Un règlement contrarié
Un règlement contrarié
Rapport du 121e Congrès des notaires de France - Dernière date de mise à jour le 31 janvier 2025
Le désaccord entre indivisaires
– Échec de la phase amiable. – La phase de partage amiable peut ne pas déboucher sur un accord, parce qu'il existe de réels motifs de discorde liés à l'estimation d'un bien, à son attribution, ou à l'existence et à la valorisation de flux financiers intervenus entre les parties, ou bien pour des raisons d'ordre psychologique, moins rationnelles, l'un des indivisaires prenant un malin plaisir à poursuivre les hostilités, soit pour contraindre l'autre soit, de manière plus prosaïque, pour rester à son contact.
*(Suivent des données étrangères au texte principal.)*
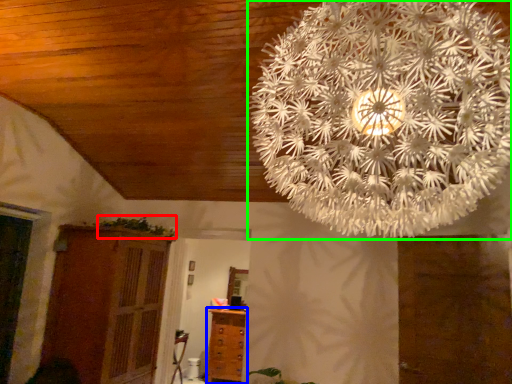
Question: Based on their relative distances, which object is nearer to plant (highlighted by a red box)? Choose from chest of drawers (highlighted by a blue box) and lamp (highlighted by a green box).

Choices:
 (A) chest of drawers
 (B) lamp

Answer: (A)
Le notaire qui intervient à ce stade, à la demande de l'un d'entre eux ou sur la base d'un commun accord, doit alors s'évertuer à trouver le bon dosage entre la nécessité de laisser parfois du temps au temps pour trouver un accord, sans pour autant laisser s'enliser les opérations, au risque de faire le jeu de l'une des parties, dans une optique dilatoire à peine dissimulée.
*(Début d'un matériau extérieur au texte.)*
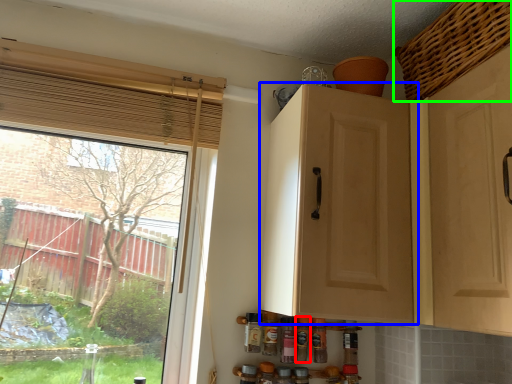
Question: Based on their relative distances, which object is farther from bottle (highlighted by a red box)? Choose from cabinetry (highlighted by a blue box) and basket (highlighted by a green box).

Choices:
 (A) cabinetry
 (B) basket

Answer: (B)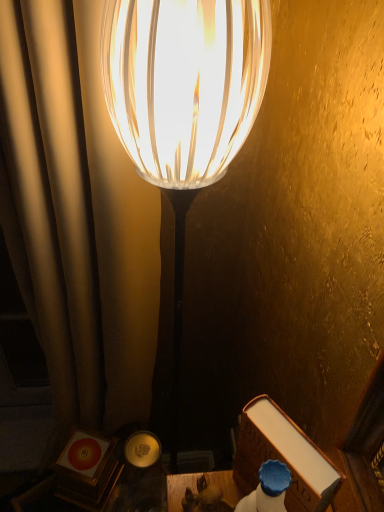
Question: Based on their positions, is wooden table at lower center located to the left or right of brown leather book at lower right?

Choices:
 (A) right
 (B) left

Answer: (B)

Question: From a real-world perspective, relative to brown leather book at lower right, is wooden table at lower center vertically above or below?

Choices:
 (A) below
 (B) above

Answer: (A)

Question: Estimate the real-world distances between objects in this image. Which object is farther from the translucent glass lamp at center?

Choices:
 (A) wooden table at lower center
 (B) brown leather book at lower right

Answer: (A)

Question: Considering the real-world distances, which object is farthest from the translucent glass lamp at center?

Choices:
 (A) wooden table at lower center
 (B) brown leather book at lower right

Answer: (A)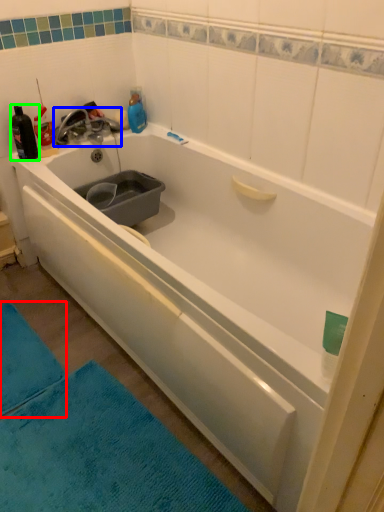
Question: Based on their relative distances, which object is nearer to bath mat (highlighted by a red box)? Choose from tap (highlighted by a blue box) and bottle (highlighted by a green box).

Choices:
 (A) tap
 (B) bottle

Answer: (B)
En pareille occurrence, le risque pour le notaire est également de voir sa responsabilité engagée si, le temps faisant son œuvre, le jeu feutré mais impitoyable des prescriptions s'abat sur l'une des parties. L'on songe aux demandes de créances liquidatives, lesquelles, à l'exception des récompenses629, se prescrivent dans les cinq ans qui suivent la rupture (pour les ex-époux et les ex-partenaires) ou le transfert de valeurs qui en sont la cause (pour les ex-concubins), mais aussi à la liquidation de la créance de participation entre deux époux autrefois mariés sous le régime de la participation aux acquêts, laquelle se caractérise par une prescription abrégée de « trois ans à compter de la dissolution du régime matrimonial » (C. civ., art. 1578, al. 4). Ces délais peuvent passer très rapidement, notamment, mais pas seulement, lorsque les époux demeurent en contentieux parce que l'un d'entre eux a interjeté appel sur la prestation compensatoire. Sans que personne n'y prenne vraiment garde, le divorce est alors devenu définitif lors du dépôt des conclusions de l'intimé et la prescription a commencé discrètement à courir. Dans ce cas, concentrés sur l'appel en cours, les ex-époux ne se préoccupent généralement pas du règlement de leur régime matrimonial dans la foulée du divorce, au risque de perdre un temps précieux pour l'un d'entre eux. C'est dire que le notaire qui intervient dans la phase de partage amiable doit s'inquiéter très rapidement, lorsqu'il ouvre le dossier, de la date à laquelle le divorce est devenu définitif630. S'il constate qu'une demande liquidative est plus ou moins sur le point d'être prescrite, il doit alors conseiller à la partie concernée de faire le nécessaire pour interrompre cette prescription, ce qui passe le plus souvent par une assignation en partage judiciaire631.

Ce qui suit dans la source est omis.